Good Morning Brothers and Sisters…
First of all, thank you for your help the last couple weeks. When I was injured, many people said, “Whatever you need, just let me know.” Now…we all know that is the thing you say whether you intend to follow through with it or not. We all mean it when we say it, but when the call comes through…it boils down to who’s time is more important. Many of you answered the call, for that I am grateful.
I have been learning more and more about the ‘church calendar’. For years, the only days on the ‘calendar’ that I celebrated were Christmas and Easter. A couple years ago, my church began celebrating Advent. I wasn’t sure what that meant because it was wrapped into a phrase “The Advent Conspiracy”. I understood that we were not supposed to spend a bunch of money on presents, but pledge that money to “The Advent Conspiracy” for good works elsewhere. It wasn’t until the next year that I understood that “Advent” is celebrated by highlighting the Hope, Peace, Joy, and Love that is only found in Jesus, and more specifically, the coming of Jesus in the Incarnation, or His birth in a manger. Obviously, this is the lead up to Christmas, the time of the year when we celebrate the coming of baby Jesus, Mary and Joseph, joyful shepherds, wise men and the such. I get it.
December, without the influence of the Church, is a time for decadence, consumption, greed, pandering, and violence. Or, if you prefer, I could mark the time this way. December is the time when the playoff seeding for the NFL becomes more clear, bowl season for college football, the NBA, NHL, and college basketball are in full swing and the ‘hot stove’ in MLB is ramping up as well. December is also deer season, duck season, trapping season, and whatever else I can think of.
After the Advent and Christmas season we continue with “The Feast of the Epiphany” set for early January. This marks a time to celebrate the arrival of Jesus to the gentiles. My guess…is that everyone reading this is a gentile? In other words, this day celebrates our standing with God that we are able to receive the ‘bread of life’. This is celebrated through a remembrance of Jesus’ baptism and the first miracle of turning water into wine. Two occasions in which Jesus was ‘announced’ as divine, and those witnessing would have had the ‘ah hah’ moment…or an “Epiphany”.
Or…we can celebrate the New Year by staying up to late, getting drunk, and making promises about how we are going to change our life for the better.

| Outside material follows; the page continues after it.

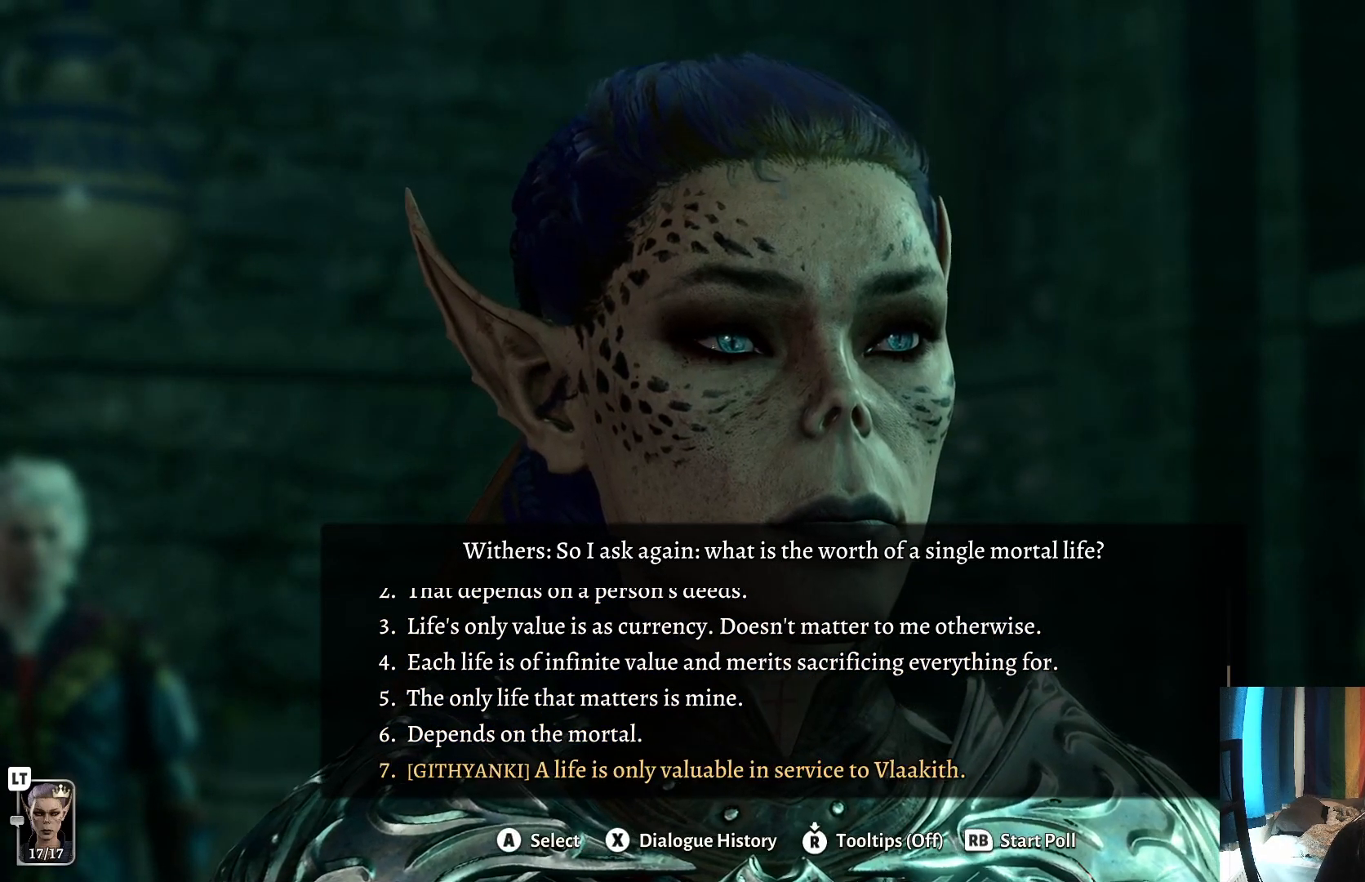
{"buttons": [], "left_stick": "center", "right_stick": "center", "events": [[50, "DPAD_DOWN", "down"], [133, "DPAD_DOWN", "up"]]}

After Epiphany, we move toward the Easter season, which starts with Lent, on Ash Wednesday. Honestly, for years and years, all I knew about ‘Lent’ is that the drive-thru lanes at Long John Silvers were crazy busy in March. I didn’t know why, and really didn’t care. I figured that was something ‘they’ did, but we didn’t. Then I made the mistake (or followed the Spirit’s leading) of reading about ‘Lent’. I soon realized that it is designed as a time of prayer and fasting. A time to draw closer to the Lord, as Easter approaches. The ‘ash’ on the forehead to start the Lenten season is supposed to provide a visual remembrance of the blackness of sin, and the need to be washed clean from it. The ash is made from burned up palm branches from the year before. If we remember, on Palm Sunday, Jesus made His triumphant entry into Jerusalem. The crowd was singing His praises and laying palm branches in front of Him. A week later, the crowd was shouting for the authorities to “Crucify Him”. The ‘ash’ is symbolic of our dual nature that can both praise and curse our Lord.
Or…we can celebrate ‘March Madness’ and participate in a country wide illegal betting ring where everybody, including the President, can ‘wink wink’ participate free from prosecution.
Easter arrives and we celebrate the entire week, in fact we call it ‘Passion Week’ and we have special feast days the Sunday before (Palm Sunday), Thursday (Maundy Thursday), Friday (Good Friday), Saturday (Holy Saturday), and Easter Sunday (Sunrise service, Passion plays, etc-etc).
Or…we celebrate the coming of ‘spring’ with bunnies, flowers, and chocolate.
After Easter we head right into ‘Pentecost Sunday’ which is a celebration of the coming of the Holy Spirit to the faithful, which becomes the ‘Church’. We celebrate this ‘feast’ in early June. Without ‘Pentecost’…we would not be here. There would be no Church. Jesus would be a historical figure that said some outlandish things and had some mystery surrounding His death, but not alive and well within the hearts of the faithful.
Or…we can celebrate warmth and sun. Spend our weekends at the lake, at the beach, at the pool, at the ballpark watching baseball.
Here is the point…All time is a gift of God and intended to be sacred. God created a rhythm of ‘feast’ days with our spiritual ancestors the Jews. This rhythm was intended to be carried into Christianity to remind us that time is sacred, time is a gift, time is God’s. Our culture has attempted to steal time from God and create its own rhythms of life that revolve around things not of Him. Lets be aware of the theft…and return to Him what is rightfully His…sacred time. Let us be the ‘Church of our own history’ and recapture those practices that caused us to stand strong under immense persecution, to love when love was impossible, to serve when we had nothing left to give.